Part 2: CHAPTER 9 Consistency and Consensus

?

  • It turns out that there are deep connections between ordering, linearizability, and consensus. 阐明它们之间的关系?
  • 相比于单机事务,分布式事务有何不同?如何实现?
  • 了解 google spanner(事务) 和 zk(consensus) 的实现
  • CAP 定理的理解

Summary

http://www.bailis.org/blog/linearizability-versus-serializability

Consistent

Linearizability: 提供 stronger consistency, make replicated data appear as though there were only a single copy, and to make all operations act on it atomically

  • 优点: 易于理解
  • 缺点: 对网络问题敏感,性能慢

Causality: which puts all operations in a single, totally ordered timeline, causality provides us with a weaker consistency model

  • 优点: 对网络问题不敏感
  • 使用场景受限

Consensus

Consensus algorithms are a huge breakthrough for distributed systems: they bring concrete safety properties (agreement, integrity, and validity) to systems where everything else is uncertain, and they nevertheless remain fault-tolerant (able to make progress as long as a majority of nodes are working and reachable). They provide total order broadcast, and therefore they can also implement linearizable atomic operations in a fault-tolerant way.
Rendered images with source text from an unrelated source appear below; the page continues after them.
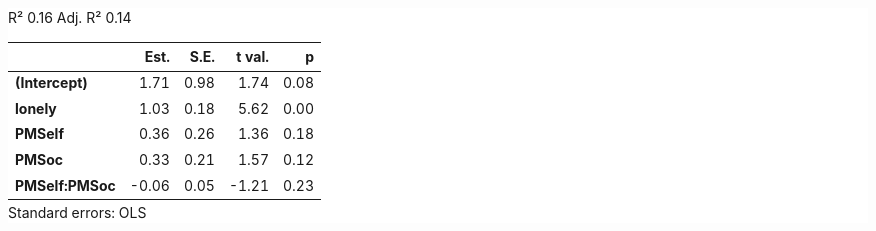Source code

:    <td style="text-align:left;font-weight: bold;"> R² </td>
   <td style="text-align:right;"> 0.16 </td>
  </tr>
  <tr>
   <td style="text-align:left;font-weight: bold;"> Adj. R² </td>
   <td style="text-align:right;"> 0.14 </td>
  </tr>
</tbody>
</table> <table class="table table-striped table-hover table-condensed table-responsive" style="width: auto !important; margin-left: auto; margin-right: auto;border-bottom: 0;">
 <thead>
  <tr>
   <th style="text-align:left;">   </th>
   <th style="text-align:right;"> Est. </th>
   <th style="text-align:right;"> S.E. </th>
   <th style="text-align:right;"> t val. </th>
   <th style="text-align:right;"> p </th>
  </tr>
 </thead>
<tbody>
  <tr>
   <td style="text-align:left;font-weight: bold;"> (Intercept) </td>
   <td style="text-align:right;"> 1.71 </td>
   <td style="text-align:right;"> 0.98 </td>
   <td style="text-align:right;"> 1.74 </td>
   <td style="text-align:right;"> 0.08 </td>
  </tr>
  <tr>
   <td style="text-align:left;font-weight: bold;"> lonely </td>
   <td style="text-align:right;"> 1.03 </td>
   <td style="text-align:right;"> 0.18 </td>
   <td style="text-align:right;"> 5.62 </td>
   <td style="text-align:right;"> 0.00 </td>
  </tr>
  <tr>
   <td style="text-align:left;font-weight: bold;"> PMSelf </td>
   <td style="text-align:right;"> 0.36 </td>
   <td style="text-align:right;"> 0.26 </td>
   <td style="text-align:right;"> 1.36 </td>
   <td style="text-align:right;"> 0.18 </td>
  </tr>
  <tr>
   <td style="text-align:left;font-weight: bold;"> PMSoc </td>
   <td style="text-align:right;"> 0.33 </td>
   <td style="text-align:right;"> 0.21 </td>
   <td style="text-align:right;"> 1.57 </td>
   <td style="text-align:right;"> 0.12 </td>
  </tr>
  <tr>
   <td style="text-align:left;font-weight: bold;"> PMSelf:PMSoc </td>
   <td style="text-align:right;"> -0.06 </td>
   <td style="text-align:right;"> 0.05 </td>
   <td style="text-align:right;"> -1.21 </td>
   <td style="text-align:right;"> 0.23 </td>
  </tr>
</tbody>
<tfoot><tr><td style="padding: 0; " colspan="100%">
<sup></sup> Standard errors: OLS</td></tr></tfoot>
</table>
定义: Deciding something in such a way that all nodes agree on what was decided, and such that the decision is irrevocable.

使用场景:

  • Linearizable compare-and-set registers
  • Atomic transaction commit
  • Total order broadcast
  • Locks and leases
  • Membership/coordination service
  • Uniqueness constraint

Zookeeper:

  • providing an “outsourced” consensus
  • failure detection

membership service

Consistency Guaranteess

分布式 db 中,由于网络等因素,数据不一致一定会发生,因此 Most replicated databases provide at least eventual consistency

eventual consistency: 所有 replicas 的数据最终会达到一致。

  1. this is a very weak guarantee—it doesn’t say anything about when the replicas will converge
  2. 难以使用和测试: you need to be constantly aware of its limitations and not accidentally assume too much

stronger consistency: 所有 replicas 数据总是保持一致

  • 缺点: worse performance, less fault-tolerant
  • 优势: easier to use correctly

distributed consistency is mostly about coordinating the state of replicas in the face of delays and faults.

Linearizability:

3 个特质:

  • Recency gurantee
  • single operations on singel object
  • time dependency and always move forward in time

定义:

Linearizability(atomic consistency) is a guarantee about single operations on single objects. It provides a real-time (i.e., wall-clock) guarantee on the behavior of a set of single operations (often reads and writes) on a single object。

Linearizability is a recency guarantee(once a new value has been written or read, all subsequent reads see the value that was written, until it is overwritten again) on reads and writes of a register (an individual object). It doesn’t group operations together into transactions.

Vs Serializability:

linearizability can be viewed as a special case of strict serializability where transactions are restricted to consist of a single operation applied to a single object.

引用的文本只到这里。